Vegetarians take note: it can be a pretty meaty diet too and you may have your work cut out when it comes to explaining what you mean by sin carne (no meat),
especially in rural Spain.
Brush up on your food vocabulary – you could end up listing every meat you don’t eat!
In many regions, the main event is lunch, a slow, convivial two or three-hour affair that takes up much of the afternoon. Supper is late and it’s not unusual to find whole families at the table at 9pm or even later.
When it comes to stocking your shelves, you’re likely to find foods and ingredients familiar to you in supermarkets, especially in the larger chains in and around towns. Local shops will often have a shelf or two given over to the sort of exotica favoured by UK expats (think tea bags and baked beans).
The best way to start settling into your new life in Spain is to eat your way into it, slowly, socially, season by season.
Family Living in Spain
Over 90% of those surveyed in Internations’ Quality of Life survey (2017) agree that Spain is one of the most family-friendly countries in the world. It’s a culture that genuinely adores children and welcomes them into pretty much all spheres of social life.
There’s a massive difference in expectations of behaviour
explains Yasmin, a UK expat currently living in Spain with her four-year- old twins.
“So, the sort of rules you might have laid down in the UK don’t really apply in Spain. Children are expected to be children. There’s a huge upside to this. Because there’s little separation between children’s social life and that of adults, you’re more or less fast-tracked into the local community.
Parents unaccustomed to the happy babble of children scampering around at 11pm may find adjusting to this new mode of family living a challenge, especially when
hard-won sleep patterns are disrupted. Try to tick to the rhythms of local families. If it feels like an uphill struggle at first, don’t worry. Sooner or later, your family clock will reset itself.
There are a host of reasons why Spain was top of the rankings for social life in HSBC’s 2017 Expat Explorer Survey. For a start, the climate means that life is lived on the outside for much of the year, with plenty of opportunities to get out, meet people and join in. Social isolation needn’t be a problem living in Spain, even in the remotest communities.
Joining in really does mean getting out; the northern European tradition of dinner parties and entertaining indoors doesn’t really figure in Spain. It’s rare to be invited into someone’s home, especially in rural areas, and locals will be nonplussed by an invitation into yours. Gatherings are usually held outside, in gardens, on terraces, and in bars.

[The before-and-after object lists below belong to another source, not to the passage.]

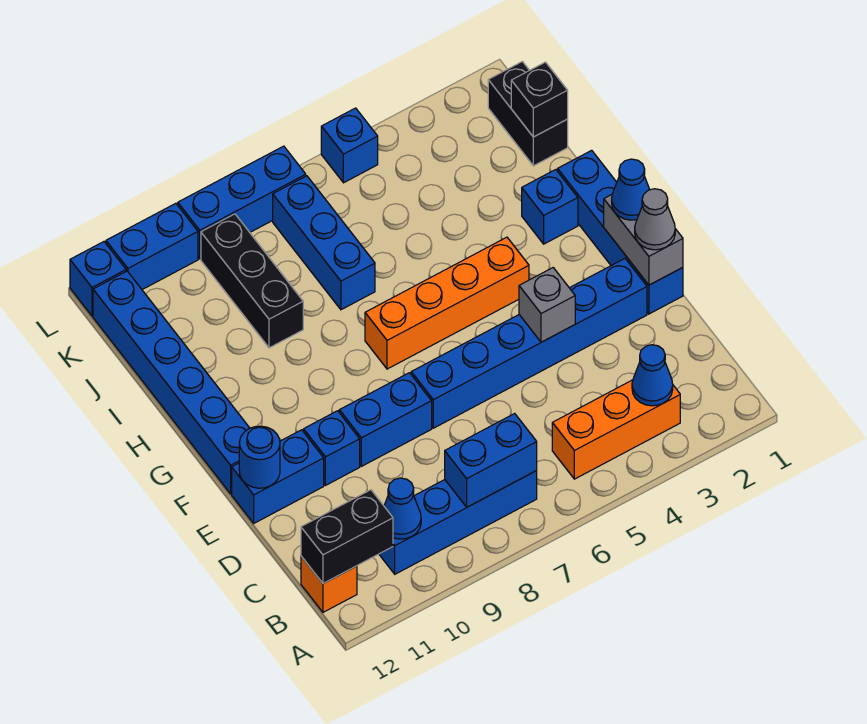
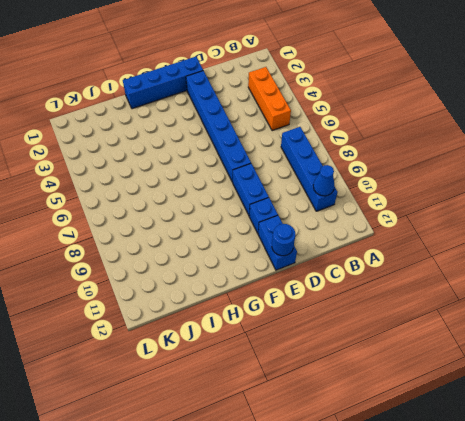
none -> orange brick B12 level 1
none -> blue brick F12:K12 level 1
none -> orange brick G4:G7 level 1

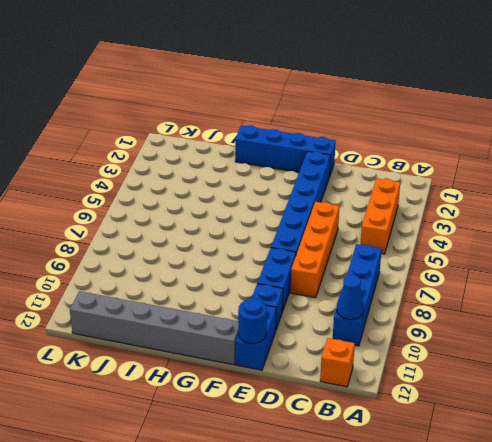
orange brick D5:D8 level 1 -> orange brick G4:G7 level 1
grey brick F12:K12 level 1 -> blue brick F12:K12 level 1
none -> blue brick H2 level 1
none -> blue brick I7:K7 level 1
none -> black brick I9:K9 level 1

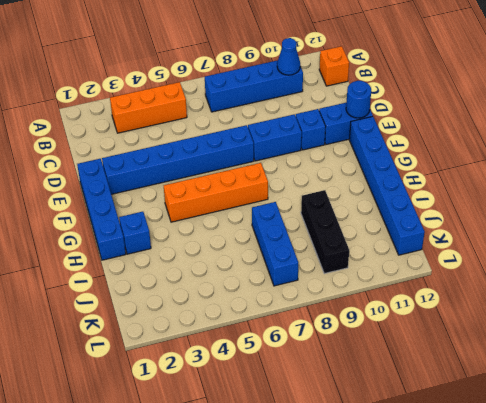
none -> black brick J1:K1 level 1
none -> blue brick L5 level 1
none -> blue brick L7:L9 level 1

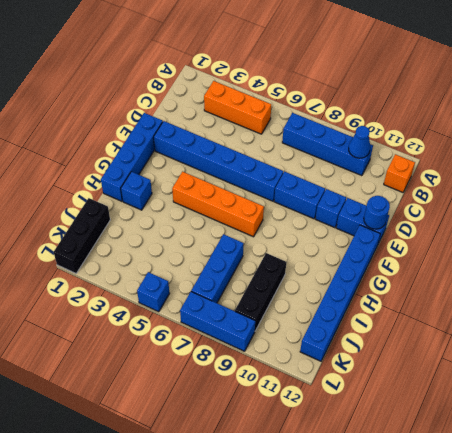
black brick J1:L1 level 1 -> black brick J1:K1 level 1
none -> blue brick L10:L11 level 1
none -> blue brick L12 level 1
none -> blue cone B3 level 2

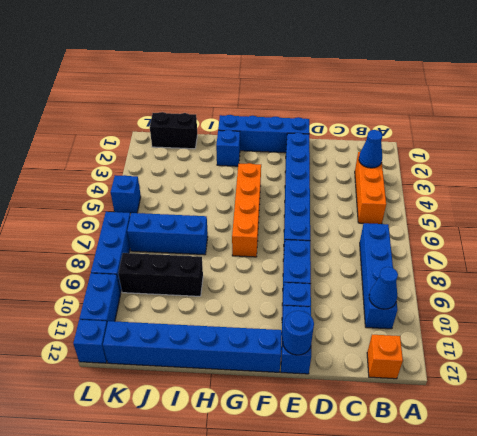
none -> blue brick B7:B8 level 2
none -> black brick B11:B12 level 2
none -> grey brick E1:F1 level 2

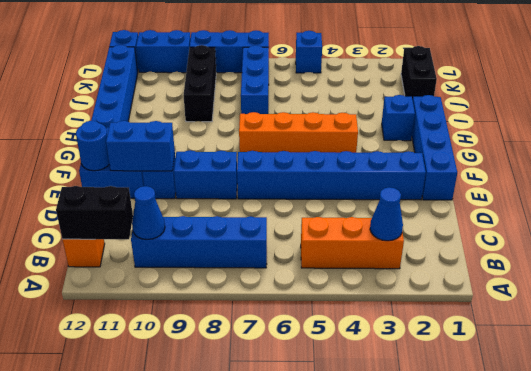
blue brick E10:E11 level 2 -> blue brick B7:B8 level 2
none -> grey brick E1:F1 level 2
none -> grey brick E4 level 2
none -> black brick J1 level 2

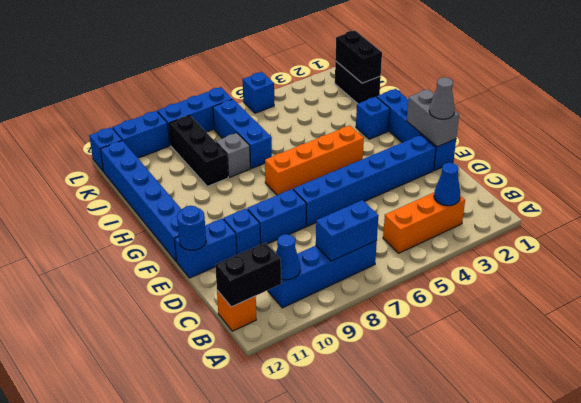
grey brick I8 level 1 -> grey brick E4 level 2
black brick J1:K1 level 2 -> black brick J1 level 2
none -> blue cone F1 level 3

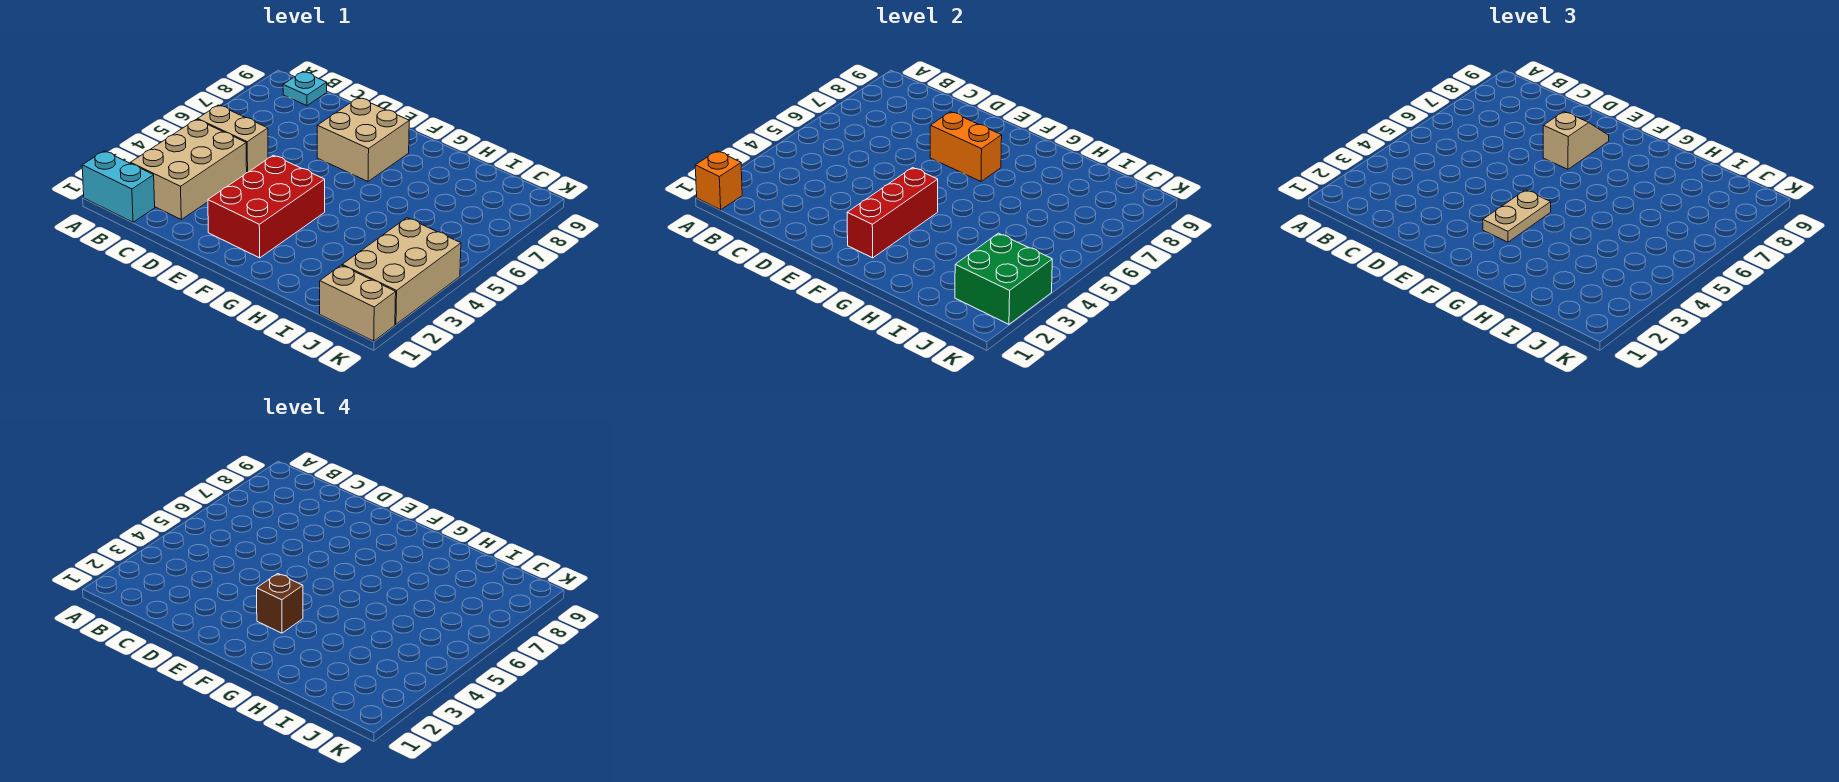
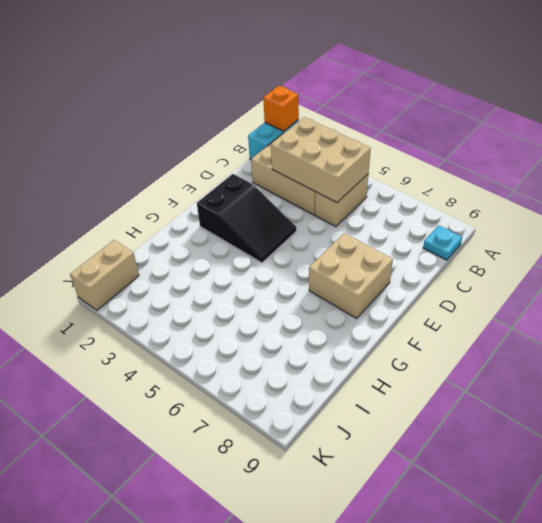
tan brick B3:C5 level 2 -> tan brick J2:K4 level 1
black slope E2:F4 level 1 top 2 -> red brick E2:F4 level 1
none -> orange brick E7:F7 level 2
none -> red brick F2:F4 level 2
none -> green brick J2:K3 level 2

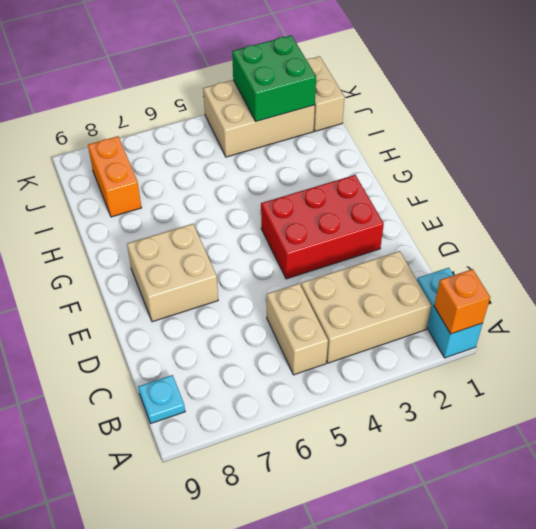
orange brick I8:J8 level 1 -> orange brick E7:F7 level 2
none -> red brick F2:F4 level 2
none -> tan slope E7:E8 level 3 top 7
none -> tan plate F3:F4 level 3

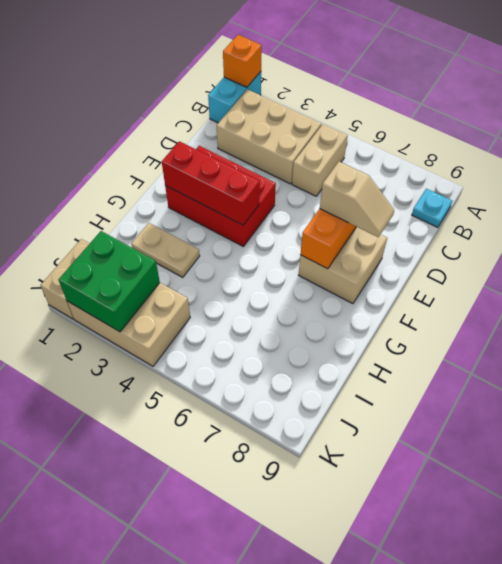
tan plate H2:H3 level 1 -> tan plate F3:F4 level 3
none -> brown brick F3 level 4

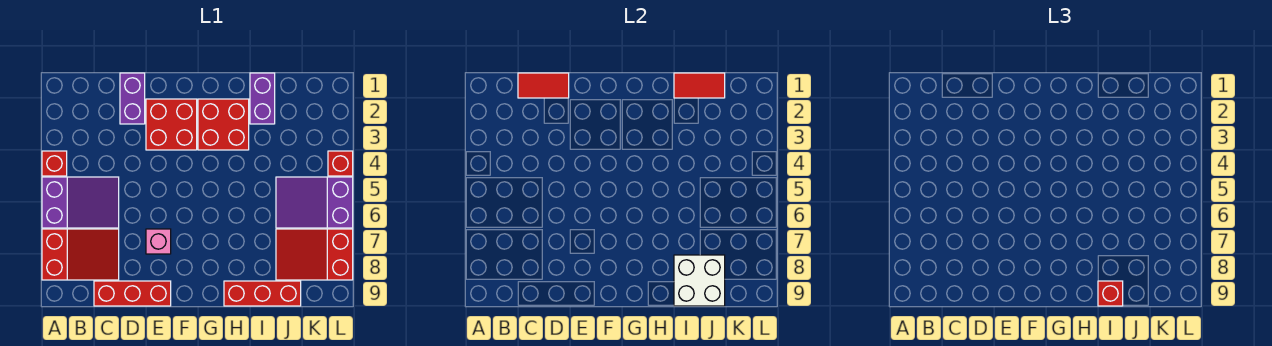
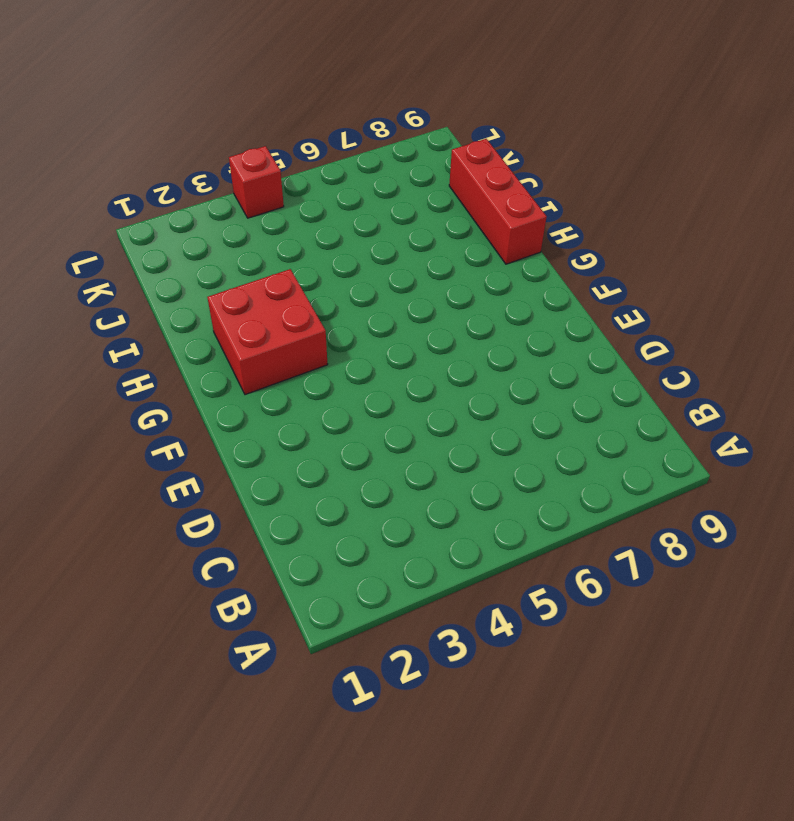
none -> red brick A4 level 1
none -> purple slope A5:C6 level 1 top A
none -> red slope A7:C8 level 1 top A

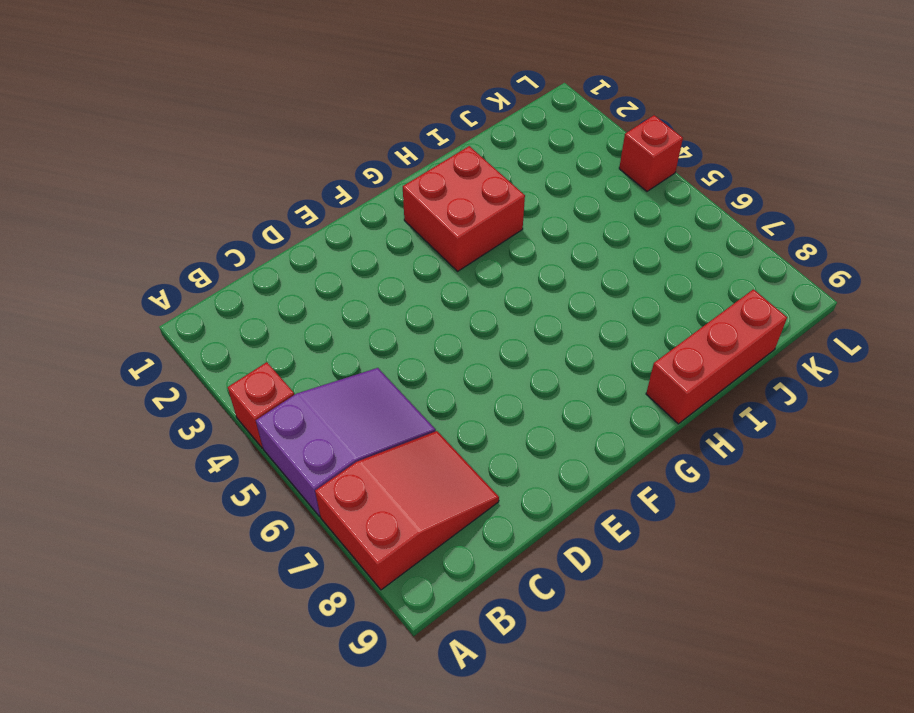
none -> red brick C9:E9 level 1
none -> purple brick D1:D2 level 1
none -> red brick E2:F3 level 1

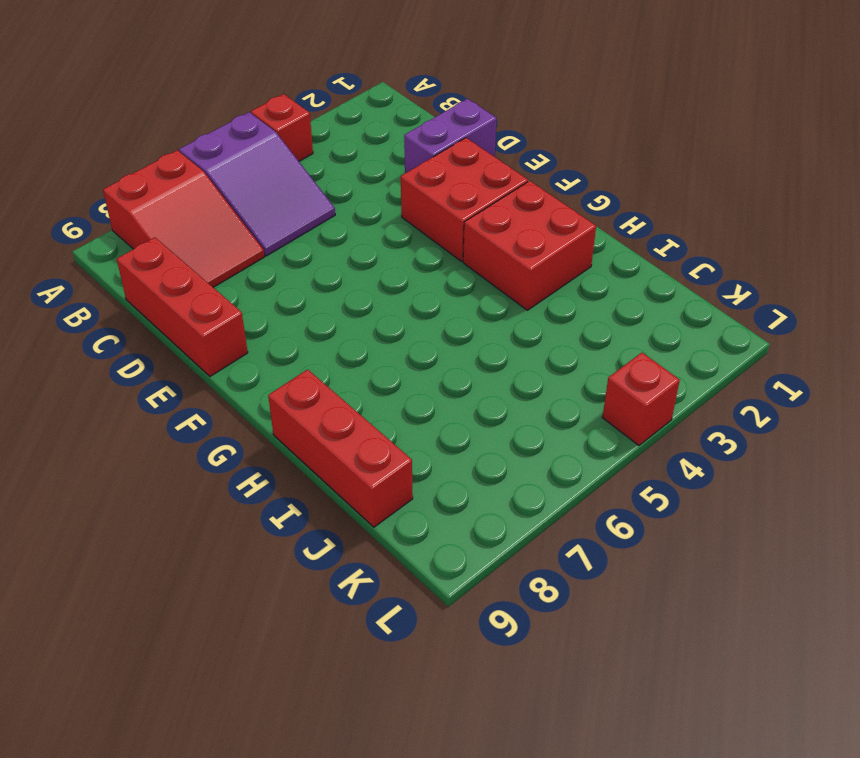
none -> pink brick E7 level 1
none -> purple brick I1:I2 level 1
none -> purple slope J5:L6 level 1 top L

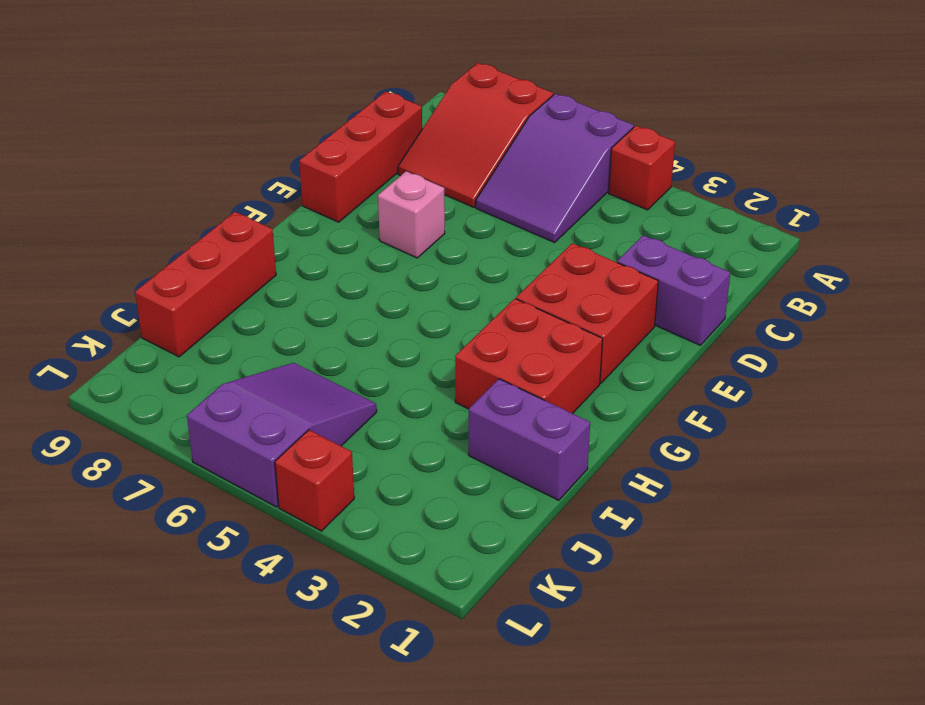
none -> red slope J7:L8 level 1 top L
none -> red tile C1:D1 level 2
none -> red tile I1:J1 level 2

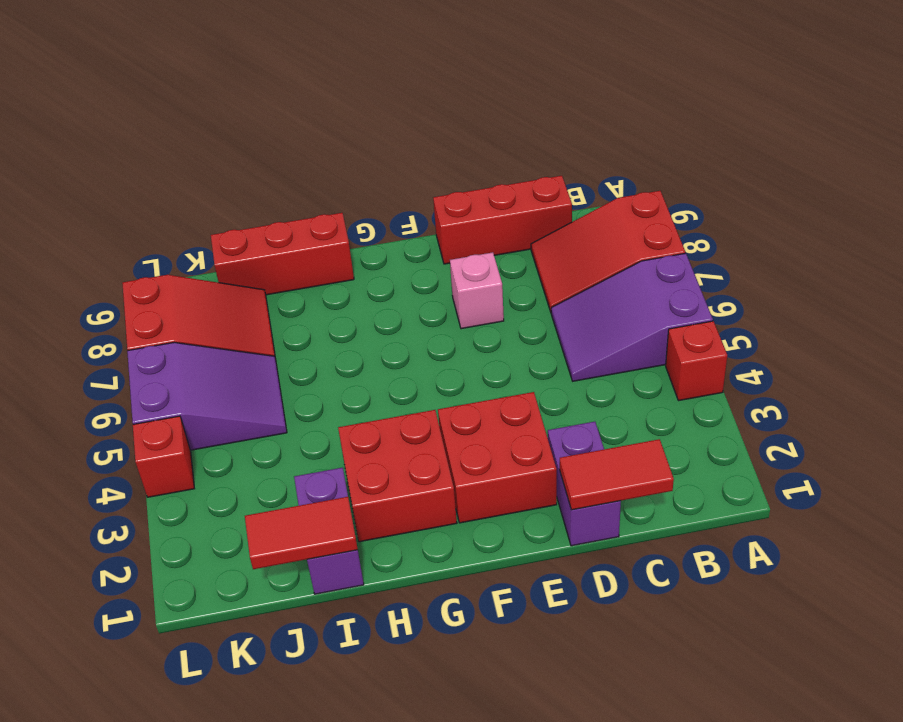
none -> white brick I8:J9 level 2
none -> red brick I9 level 3

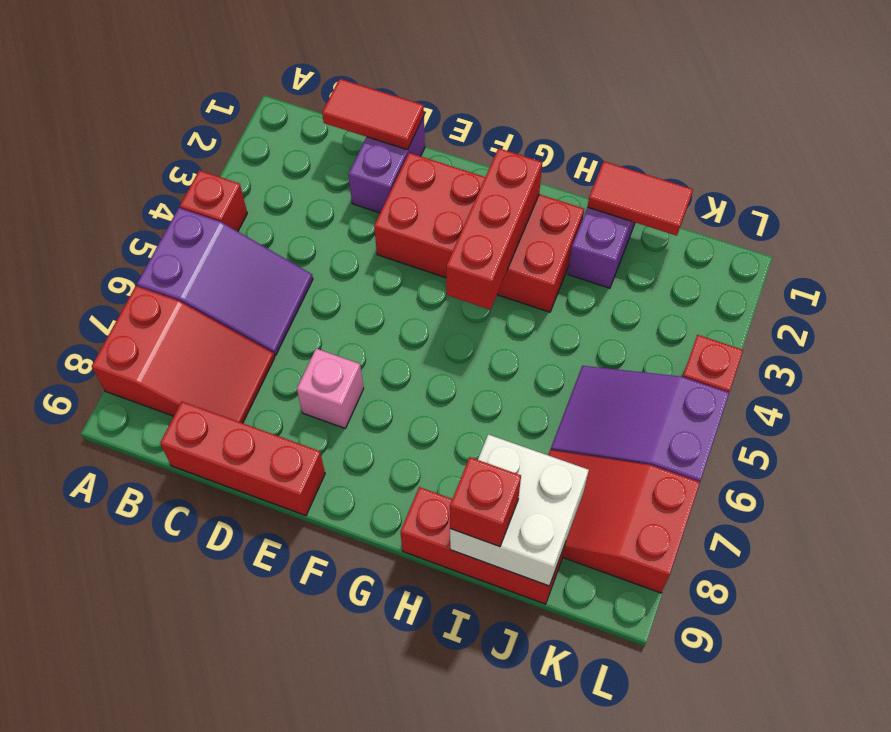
red brick G2:G4 level 2 -> none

There are a few things you can do to find your way into the local scene. Keep your eyes peeled for advertised local events and make time to go along. Even in the smallest villages, there’s usually a community noticeboard or flyers pinned to a tree trunk, and they’re usually up to date. If they’re not, your neighbours will be. Once you’re there, avoid hovering on the periphery of the action waiting for an invitation to join in – it’s assumed you’re there because you’re ready to be part of whatever’s going on.
Slowing down, Speaking up
There are bound to be a few pinch points when you move from one country to another, so here’s a few stress-busting tips that may come in handy…
Adjusting to a slower pace of life sounds easy, but it can be frustrating at first. Time is elastic when it comes to appointments, and three or four people ahead of you in a queue could mean a very long wait before it’s your turn.
Plan ahead, accept that what you hoped to do today may have to wait until tomorrow. Don’t even attempt to call out a plumber/electrician/mechanic on a Sunday. Another challenge for expats, especially for northern Europeans looking to retire, is learning to be more vocal and dispensing with all those pleases, thank-yous and would-you- minds.
It isn’t that the Spanish are bad-mannered, it’s just that if you want something, you’re expected simply to ask for it. In fact, the first thing you’ll hear on the phone or behind a counter is “¡Digame!” – literally, talk to me. It takes some getting used to, but life is immeasurably easier once you adopt the Spanish way of life and you’ll never be ignored by waiters and bar staff again.